▶ **INPUT FOR THIS TASK**:
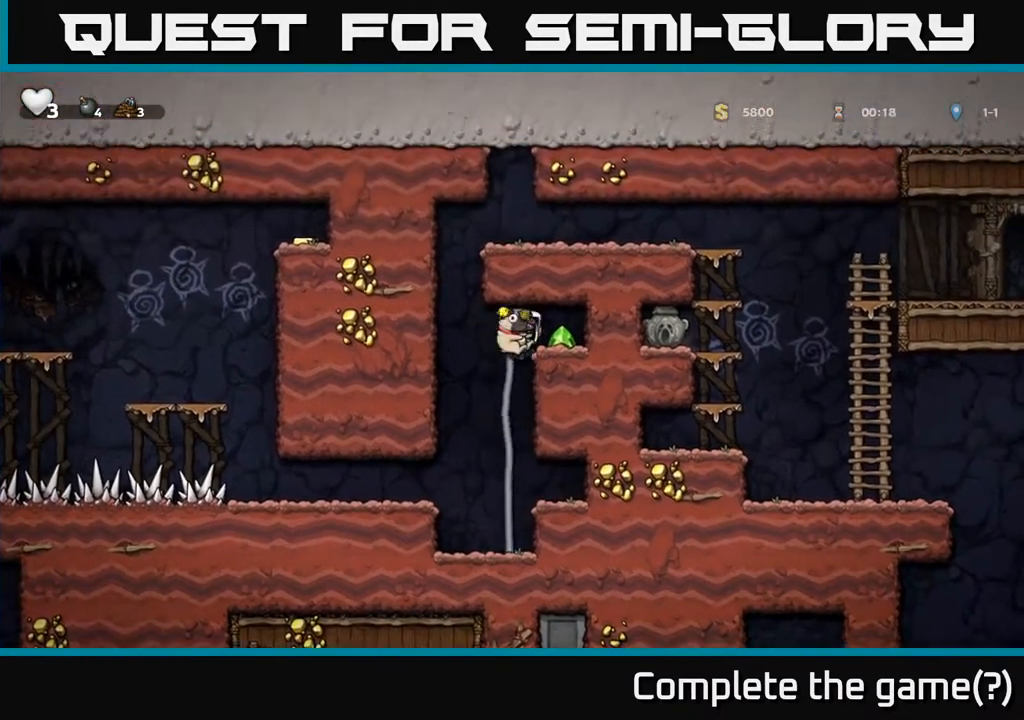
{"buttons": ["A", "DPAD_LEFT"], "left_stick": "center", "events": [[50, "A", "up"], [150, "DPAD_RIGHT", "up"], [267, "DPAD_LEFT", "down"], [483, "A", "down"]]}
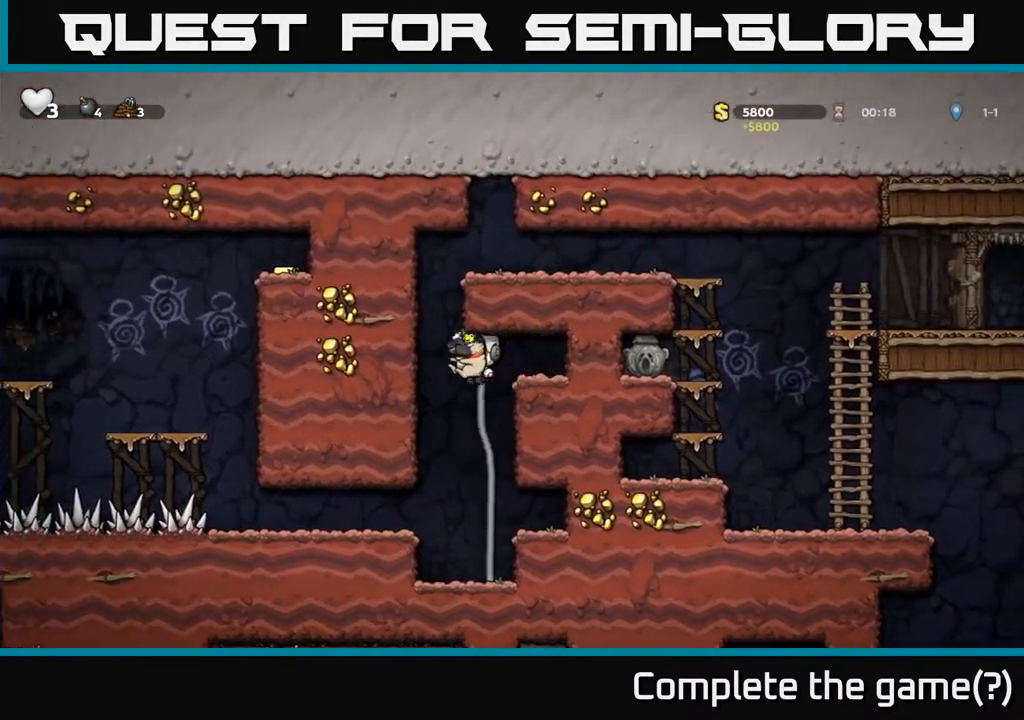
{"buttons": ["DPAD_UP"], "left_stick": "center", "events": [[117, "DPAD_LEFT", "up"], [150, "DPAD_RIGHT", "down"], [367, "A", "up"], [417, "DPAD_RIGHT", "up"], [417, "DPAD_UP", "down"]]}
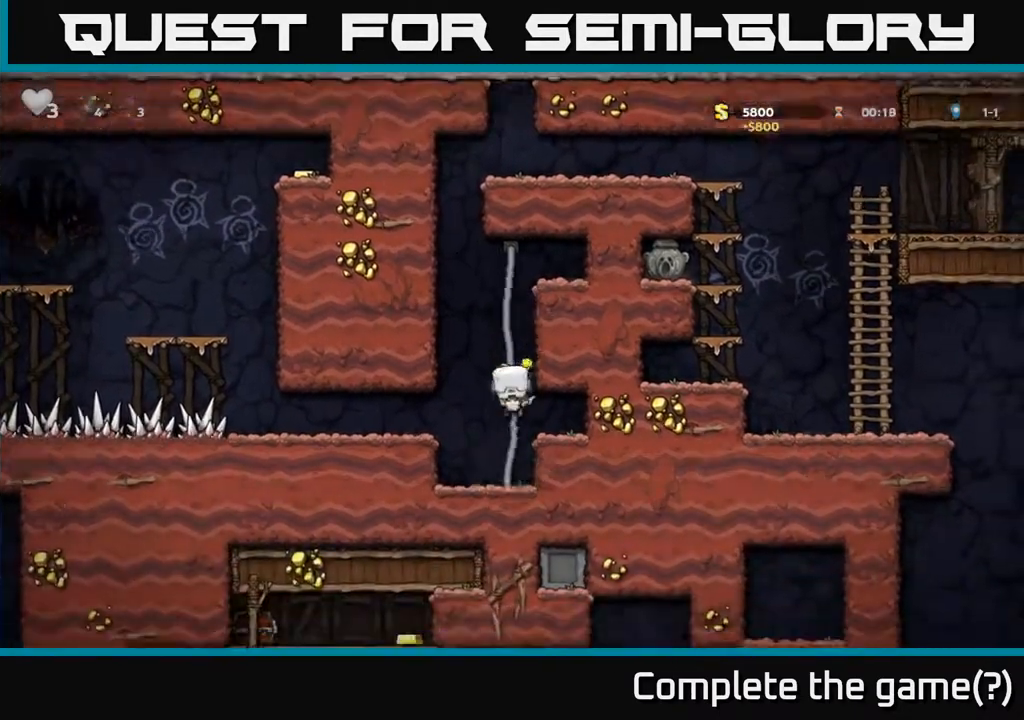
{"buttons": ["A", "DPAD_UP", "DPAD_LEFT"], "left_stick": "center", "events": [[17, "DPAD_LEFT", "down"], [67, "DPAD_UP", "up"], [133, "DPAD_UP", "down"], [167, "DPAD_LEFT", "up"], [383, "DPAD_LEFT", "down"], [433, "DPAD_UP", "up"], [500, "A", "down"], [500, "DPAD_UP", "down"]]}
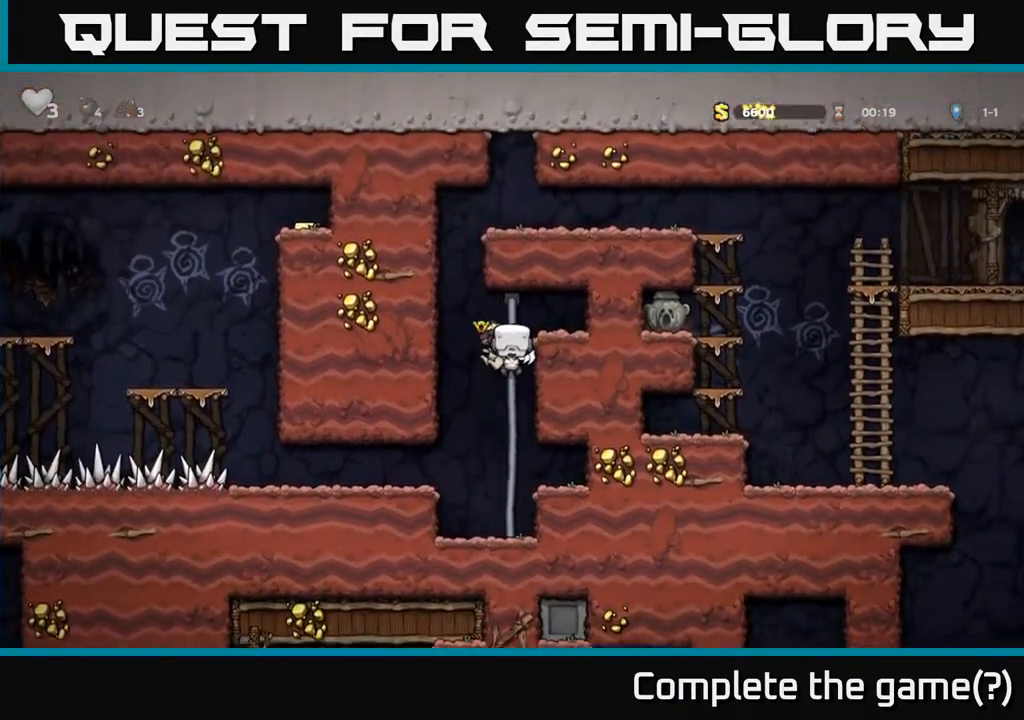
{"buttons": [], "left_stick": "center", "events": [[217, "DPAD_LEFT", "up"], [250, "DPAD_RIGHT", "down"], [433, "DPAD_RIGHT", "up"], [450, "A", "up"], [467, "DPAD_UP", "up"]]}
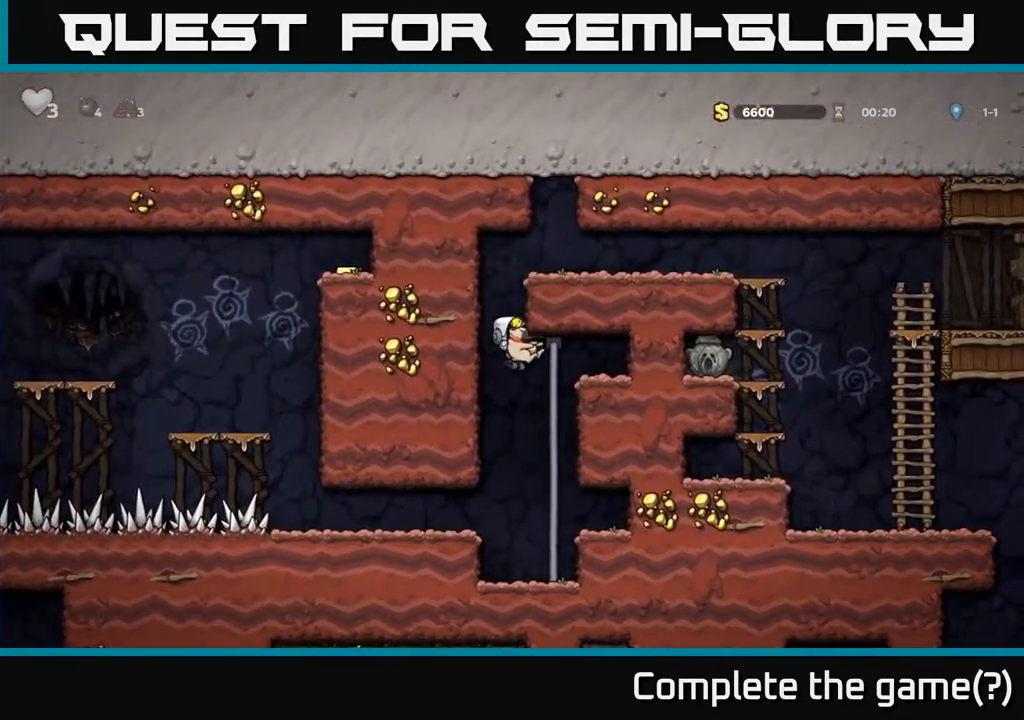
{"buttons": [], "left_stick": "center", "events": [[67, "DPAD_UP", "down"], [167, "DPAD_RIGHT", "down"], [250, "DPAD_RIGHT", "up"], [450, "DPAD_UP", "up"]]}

▶ **WORK TO BE COMPLETED**: The task calls for every line of the data to be returned exactly, without pictures.

▶ **RESULT OF THE TASK**:
{"buttons": ["A", "DPAD_LEFT"], "left_stick": "center", "events": [[50, "A", "up"], [150, "DPAD_RIGHT", "up"], [267, "DPAD_LEFT", "down"], [483, "A", "down"]]}
{"buttons": ["DPAD_UP"], "left_stick": "center", "events": [[117, "DPAD_LEFT", "up"], [150, "DPAD_RIGHT", "down"], [367, "A", "up"], [417, "DPAD_RIGHT", "up"], [417, "DPAD_UP", "down"]]}
{"buttons": ["A", "DPAD_UP", "DPAD_LEFT"], "left_stick": "center", "events": [[17, "DPAD_LEFT", "down"], [67, "DPAD_UP", "up"], [133, "DPAD_UP", "down"], [167, "DPAD_LEFT", "up"], [383, "DPAD_LEFT", "down"], [433, "DPAD_UP", "up"], [500, "A", "down"], [500, "DPAD_UP", "down"]]}
{"buttons": [], "left_stick": "center", "events": [[217, "DPAD_LEFT", "up"], [250, "DPAD_RIGHT", "down"], [433, "DPAD_RIGHT", "up"], [450, "A", "up"], [467, "DPAD_UP", "up"]]}
{"buttons": [], "left_stick": "center", "events": [[67, "DPAD_UP", "down"], [167, "DPAD_RIGHT", "down"], [250, "DPAD_RIGHT", "up"], [450, "DPAD_UP", "up"]]}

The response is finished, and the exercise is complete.